■ SET TASK ■
Continue the description of the Bluesky bot for Chicago free museum days from the point where it ends.

■ PAGE EXCERPT ■
-------------------------

A Bluesky bot that posts weekly updates about free museum days in Chicago, built on Val Town with SQLite storage, automated scraping, and a public API.
Vals:
├── scrapeChooseChicago (function - extracts data from Choose Chicago)
├── scraper (cron - orchestrates all scraper functions)
├── utils (function - normalizeDates, date expansion helpers)
├── db (function - loadToSQLite, query functions)
├── bot (cron - postToBluesky, runs Monday mornings)
└── api (HTTP - Hono API for data access)
SQLite Database:
├── scraped_free_days (auto-populated by scrapers)
├── free_days_overrides (manual corrections/additions)
└── Union query merges both (overrides win on conflicts)
Choose Chicago (HTML)
↓
scrapeChooseChicago() → [{name, rawDates[], url, notes}]
↓
normalizeDates() → [{institution, date, time, proof_required, notes}]
↓
loadToSQLite() → scraped_free_days table
↓
Query (union with overrides)
↓
[Branch 1] postToBluesky() → Bluesky post
[Branch 2] API endpoint → JSON response
Auto-populated by scrapers. Replaced on each scraper run.
CREATE TABLE IF NOT EXISTS scraped_free_days (
id INTEGER PRIMARY KEY AUTOINCREMENT,
institution TEXT NOT NULL,
date TEXT NOT NULL, -- ISO format YYYY-MM-DD
time TEXT, -- e.g., "9am-5pm", "11am-close"
proof_required TEXT, -- e.g., "Illinois ID required", "ZIP code verification"
notes TEXT, -- Additional info (holidays, registration required, etc.)

-------------------------

■ RECORD SET ■
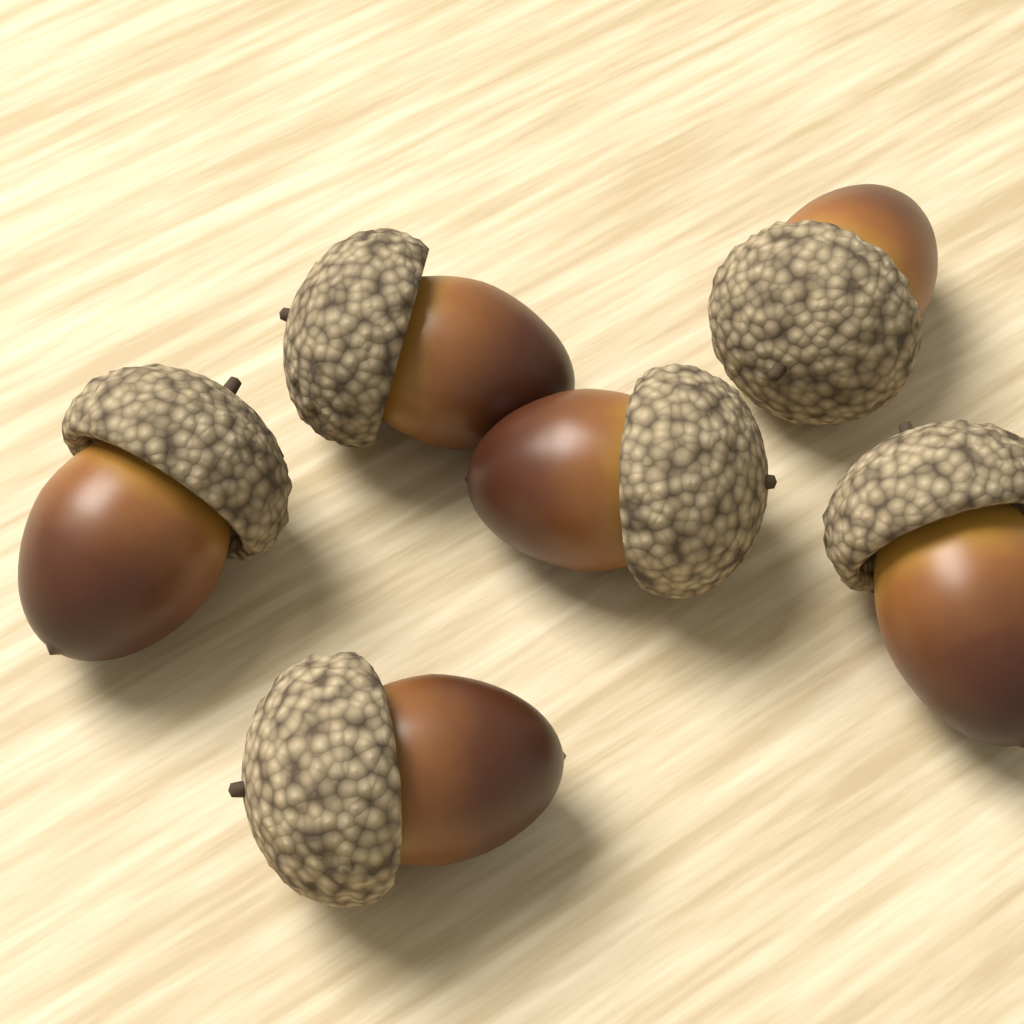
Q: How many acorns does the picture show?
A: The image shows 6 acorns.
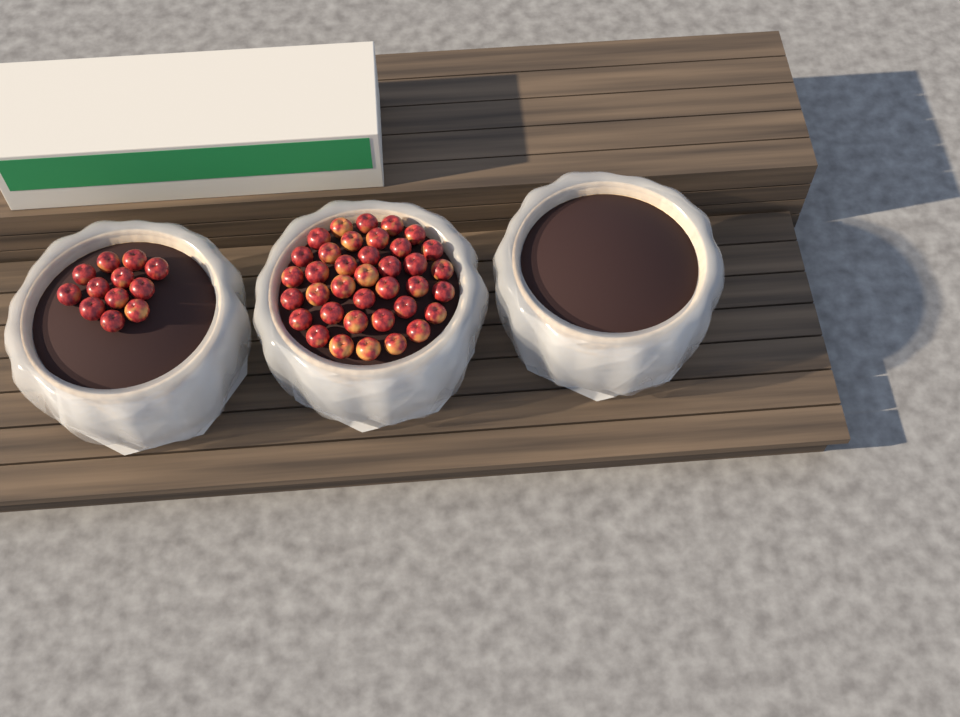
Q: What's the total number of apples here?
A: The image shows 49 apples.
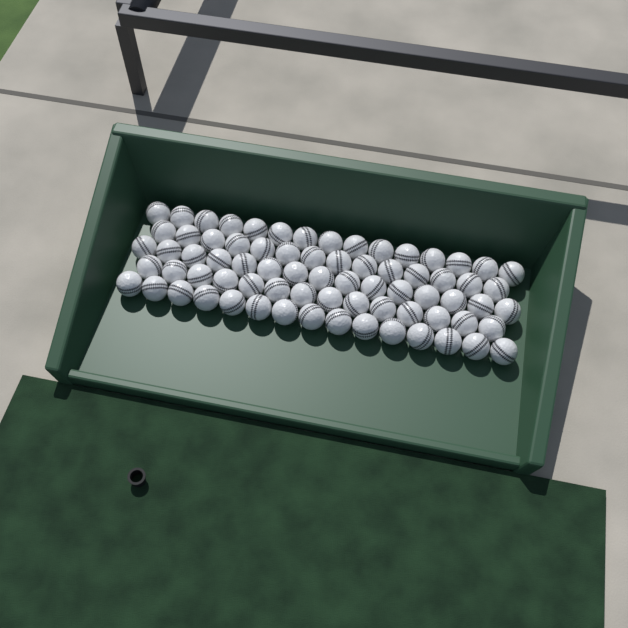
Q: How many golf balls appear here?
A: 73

-------------------------

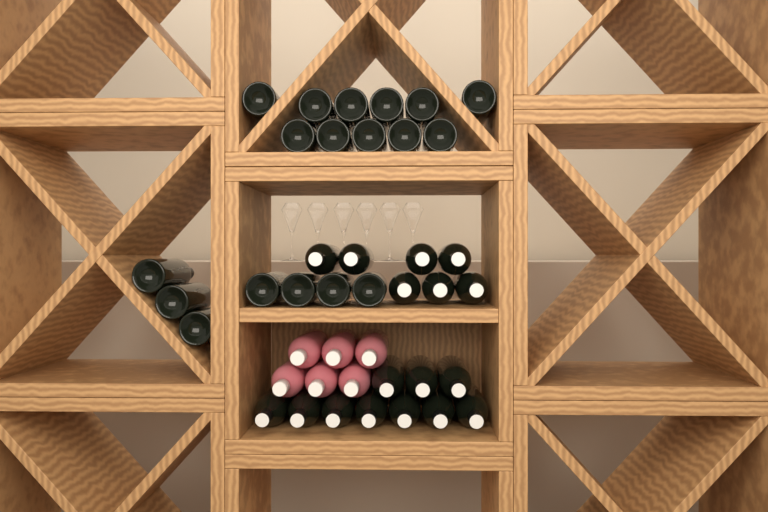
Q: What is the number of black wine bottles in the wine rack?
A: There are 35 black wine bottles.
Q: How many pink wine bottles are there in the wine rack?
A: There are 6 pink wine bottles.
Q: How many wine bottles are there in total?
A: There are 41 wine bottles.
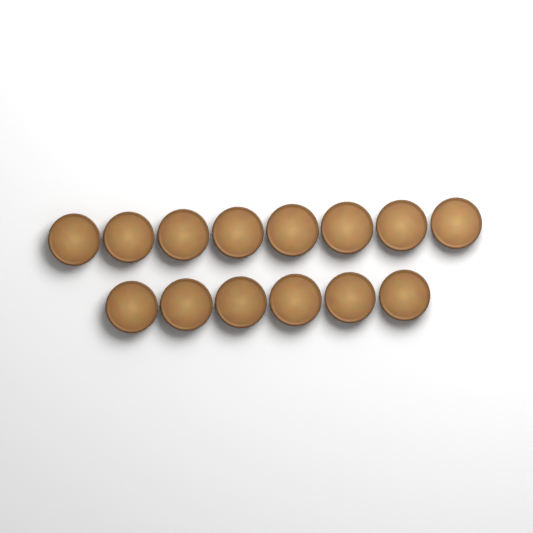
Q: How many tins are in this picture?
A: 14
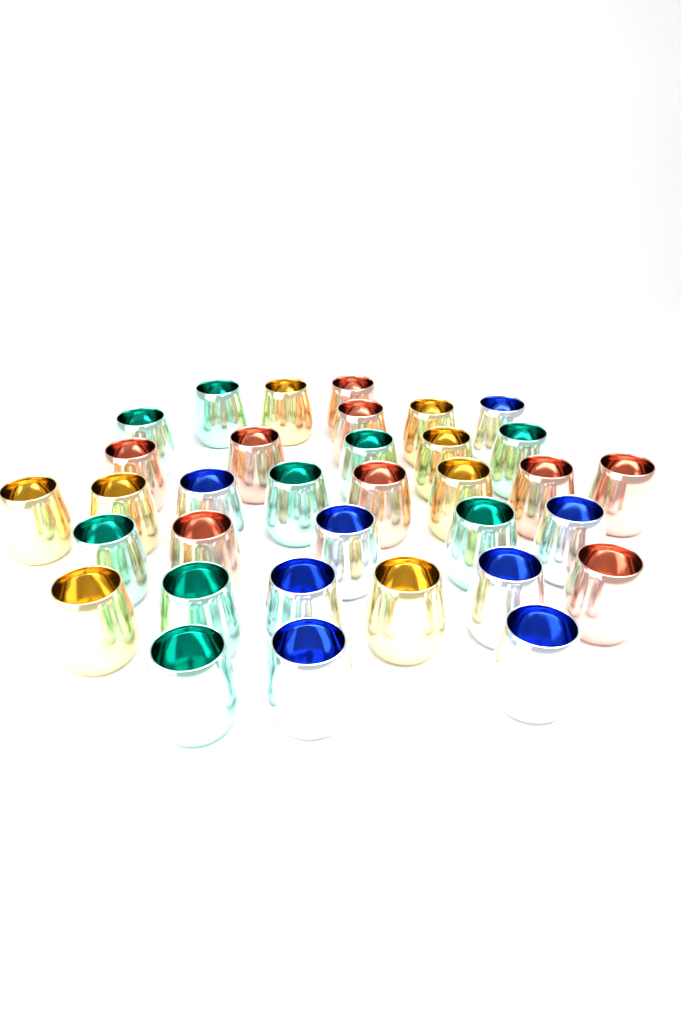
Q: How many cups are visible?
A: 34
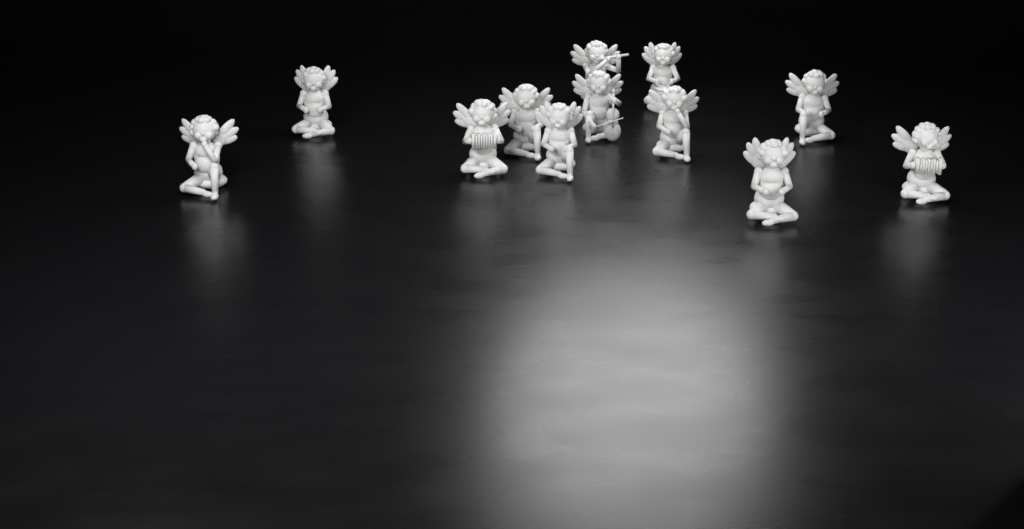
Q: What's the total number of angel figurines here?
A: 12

-------------------------

■ OUTPUT BELOW ■
source_url TEXT, -- Where this data was scraped from
scraped_at TEXT NOT NULL, -- ISO timestamp of scrape
UNIQUE(institution, date) -- Prevent duplicate entries
);
CREATE INDEX idx_date ON scraped_free_days(date);
CREATE INDEX idx_institution ON scraped_free_days(institution);
Manual corrections for when scrapers fail or data needs fixing.
CREATE TABLE IF NOT EXISTS free_days_overrides (
id INTEGER PRIMARY KEY AUTOINCREMENT,
institution TEXT NOT NULL,
date TEXT NOT NULL, -- ISO format YYYY-MM-DD
time TEXT,
proof_required TEXT,
notes TEXT,
override_reason TEXT, -- Why this override exists
created_at TEXT NOT NULL, -- When override was added
UNIQUE(institution, date)
);
CREATE INDEX idx_override_date ON free_days_overrides(date);
When querying for free days, always union both tables with overrides taking precedence:
-- Get free days for a date range
SELECT institution, date, time, proof_required, notes
FROM (
SELECT institution, date, time, proof_required, notes, 1 as priority
FROM free_days_overrides
WHERE date BETWEEN ? AND ?
UNION ALL
SELECT institution, date, time, proof_required, notes, 2 as priority
FROM scraped_free_days
WHERE date BETWEEN ? AND ?
)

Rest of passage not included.